For more information email: info@clarkstonlegal.com

Wednesday, August 31, 2011

CSI Oakland County

Hard to believe that right here in Oakland County, Michigan, there is sufficient crime to sustain a nearly $2 million dollar a year crime lab.  Yet that is what Oakland County Sheriff Mike Bouchard will be announcing this morning in conjunction with his department's request for an expanded crime lab.

Sheriff Bouchard is expected to tout the Oakland County crime lab's accreditation by the American Society of Crime Lab Directors; the first lab in Michigan to achieve such status.  Allocation of the resources for the proposed expansion (up to 3 additional employees and the constantly advancing hi-tech equipment with which they will work) seems like politically rough terrain in these times.

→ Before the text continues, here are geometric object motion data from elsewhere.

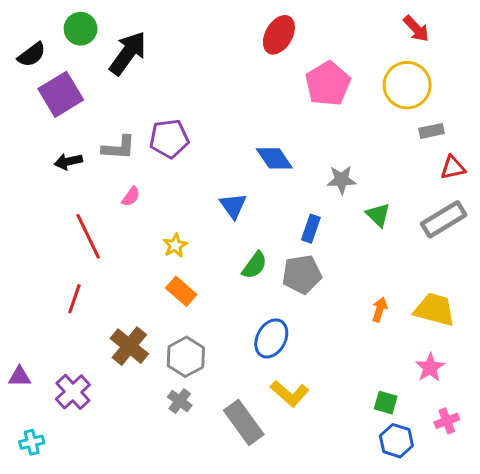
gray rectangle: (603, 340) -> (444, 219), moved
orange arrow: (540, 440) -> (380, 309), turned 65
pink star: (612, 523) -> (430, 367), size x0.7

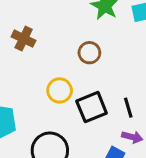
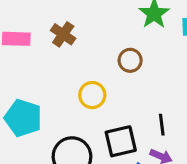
black square: (92, 107) -> (121, 141), moved

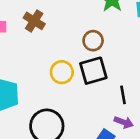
black square: (121, 141) -> (93, 71), moved

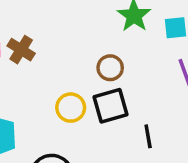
brown cross: (34, 21) -> (21, 50), moved

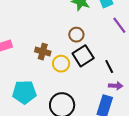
brown cross: (21, 50) -> (43, 52), moved

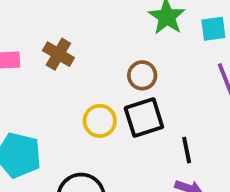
brown cross: (43, 52) -> (58, 54), moved

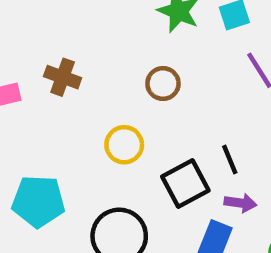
black square: (144, 117) -> (185, 184), moved

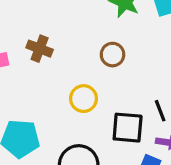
black square: (185, 184) -> (128, 128), turned 32

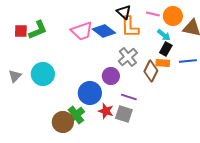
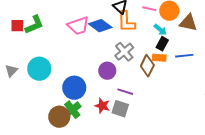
blue circle: (90, 93) -> (74, 88), moved

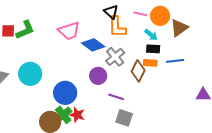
brown triangle: (188, 23) -> (179, 28), turned -48
blue diamond: (100, 26) -> (93, 45), moved
black rectangle: (162, 44) -> (153, 49), turned 64
red star: (102, 106) -> (77, 115), moved
gray square: (120, 109) -> (124, 118), moved

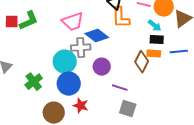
gray cross: (115, 57) -> (81, 48), moved, turned 36
cyan circle: (30, 74) -> (65, 62), moved
green cross: (63, 115) -> (34, 82), moved

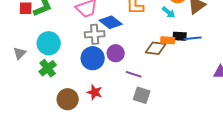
black rectangle: (157, 40) -> (180, 36), moved
cyan circle: (65, 62) -> (49, 43), moved
brown diamond: (142, 62) -> (156, 48), turned 70
blue circle: (69, 84) -> (93, 58), moved

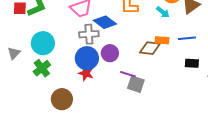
black rectangle: (180, 36) -> (192, 63), moved
red star: (95, 92) -> (86, 73), moved
gray square: (142, 95) -> (136, 84), moved

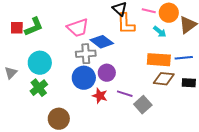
orange rectangle: (162, 40) -> (159, 60), size x1.6
brown diamond: (150, 48) -> (164, 79), moved
red star: (86, 73) -> (100, 96), moved
gray square: (136, 84) -> (143, 105), moved, turned 30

Apparently, the expansion will allow Oakland County to by-pass the lab operated by the Michigan State Police, thereby significantly reducing delays.  The MSP crime lab has been flooded with additional work since the City of Detroit shuttered its crime lab amid claims of mismanagement and abuse; claims that are being investigated by the MSP.

This blogger recently experienced the effects of the MSP lab's processing delays in a felony case in Oakland County.  It took the Oakland County Prosecutor nearly 8-months to confirm blood reports tying my client to a crime scene.

The prosecutor ended up sending the blood-work to a private lab in Virginia.  During the months it took to process the evidence, my client was sent to prison on another unrelated matter from Detroit.  

Although the delay was not the accused's fault, he sat in prison on dead time in my case, willing to plead guilty and get his Oakland County case over with.  This was not possible due to the evidentiary delays.  Not that I am asking you to shed any tears for this hardened skell; but we pay for such delays one way or another.

If an expanded lab lessens delays, expedites justice, and eases the burden on the state lab, that's all good.  It's just a shame that our community sports enough crime to make such an arena possible.